OCR is asking the public for ways to modify the HIPAA regulations specifically to drive cost savings and value, which are most commonly expected to come from the development of coordinated care platforms, says Jeff Drummond, JD, an attorney with Jackson Walker in Dallas. HIPAA is naturally obstructive to care coordination. Any efforts at care coordination naturally assume ready exchange of patient information among providers, payers, and others involved in the care of the patient (or the patient population). Meanwhile, HIPAA’s focus on privacy and security generally limits information sharing, according to Drummond. HIPAA allows for such sharing of patient medical records, but Drummond believes too many people in the healthcare industry do not understand HIPAA and are afraid of it.
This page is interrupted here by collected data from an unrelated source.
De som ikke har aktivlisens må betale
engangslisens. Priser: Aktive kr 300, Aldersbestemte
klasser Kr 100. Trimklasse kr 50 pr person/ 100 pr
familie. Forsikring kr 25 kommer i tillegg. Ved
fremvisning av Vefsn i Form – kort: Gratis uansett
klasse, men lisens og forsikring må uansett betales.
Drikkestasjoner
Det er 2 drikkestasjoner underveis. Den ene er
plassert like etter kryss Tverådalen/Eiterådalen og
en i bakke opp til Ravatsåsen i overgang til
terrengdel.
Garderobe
Thus, they refuse to share information even though HIPAA would allow it.

“Another major problem is that given the combination of the Facebook and other social media platform privacy issues all over the news, as well as the daily reports of major breaches of personal and medical information, many people are too afraid that their medical record privacy will be abused,” he explains. “People fear for their privacy, so they don’t want their information released, even though releasing the information in an appropriate manner would actually improve their healthcare and the overall cost of healthcare.”
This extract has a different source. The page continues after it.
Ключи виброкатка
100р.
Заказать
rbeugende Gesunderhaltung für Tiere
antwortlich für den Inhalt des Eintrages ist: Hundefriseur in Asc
Drummond says these problems cannot be fixed by changing HIPAA because as currently structured, HIPAA would work to allow appropriate information exchange for care coordination and value-based healthcare. “Thus, I do not see any major changes being made to HIPAA,” Drummond says. “However, given the push for regulatory change, and the need to be seen as doing something, I would expect some tinkering around the edges.” Here is how Drummond expects to see OCR change HIPAA:

  • Minor tweaks to the definition of “healthcare operations” to clarify and possibly expand the ability to share PHI for population health, emergencies, and value-based care initiatives;
  • Minor clarifications regarding “personal representatives” and when parents are (or are not) treated as such;
  • Specific language (more likely guidance than changes to the actual text of the regulations) addressing uses and disclosures in the mental health and substance abuse arena;
  • Revisions to the “accounting of disclosures” requirements to streamline the process by eliminating much of the requirement;
  • Finalization of the rule allowing individuals to share in the fines levied by OCR for a HIPAA breach;
  • Specific language addressing when a ransomware attack (or similar technology-driven incident) is a reportable breach.
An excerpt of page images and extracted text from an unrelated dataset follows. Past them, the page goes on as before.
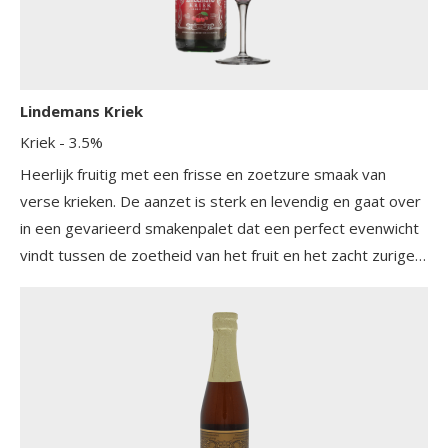
Lindemans Kriek
Kriek
- 3.5%
Heerlijk fruitig met een frisse en zoetzure smaak van
verse krieken. De aanzet is sterk en levendig en gaat over
in een gevarieerd smakenpalet dat een perfect evenwicht
vindt tussen de zoetheid van het fruit en het zacht zurige
karakter van lambiek.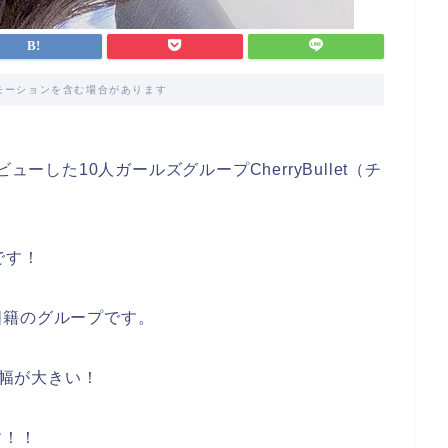
モーションを含む場合があります
ーした10人ガールズグループCherryBullet（チ
です！
国籍のグループです。
齢幅が大きい！
す！！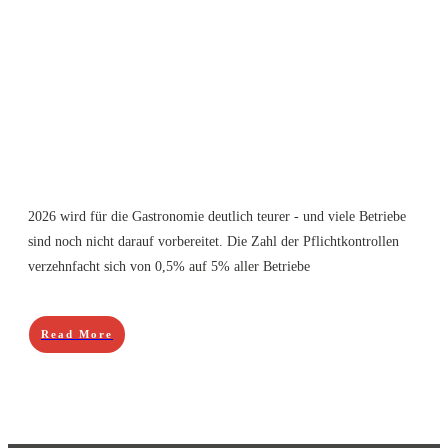
2026 wird für die Gastronomie deutlich teurer - und viele Betriebe
sind noch nicht darauf vorbereitet. Die Zahl der Pflichtkontrollen
verzehnfacht sich von 0,5% auf 5% aller Betriebe
Read More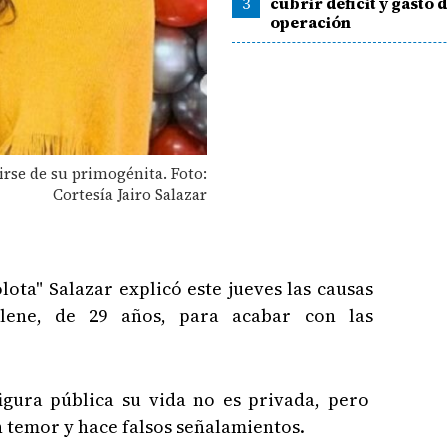
3
cubrir déficit y gasto 
operación
rse de su primogénita. Foto:
Cortesía Jairo Salazar
lota" Salazar explicó este jueves las causas
lene, de 29 años, para acabar con las
figura pública su vida no es privada, pero
 temor y hace falsos señalamientos.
Drummond says some commentators will ask for removal of the requirement that directs patients sign an acknowledgement receipt regarding the Notice of Privacy Practices when they first go to their doctor. However, he does not think that will occur. “It would definitely remove a noticeable burden on both providers who have to print out notices, ask for signatures, and keep track of them. Ultimately, that’s a small burden to make sure that providers actually provide the notice,” he says. Patients have an opportunity to think about how their information is going to be used and disclosed. Ultimately, I think [OCR will] leave it in place as is.”

The biggest effect from any changes may involve the increasing use of technology in the transmission of patient data from one healthcare provider to another, says Patrick Pilch, managing director and national leader for BDO Healthcare Advisory’s Center for Healthcare Excellence & Innovation. “We’re seeing more care being directed over smartphones, for example, so OCR may change the requirements for providers who have not been connected electronically in the past,” he offers.

“That could have a big impact and would change HIPAA in a way that acknowledges how healthcare delivery has changed in the past 20 years. It’s that kind of thing that frustrates people who are trying to comply with HIPAA but the law doesn’t seem to fit with how things are done in the real world.”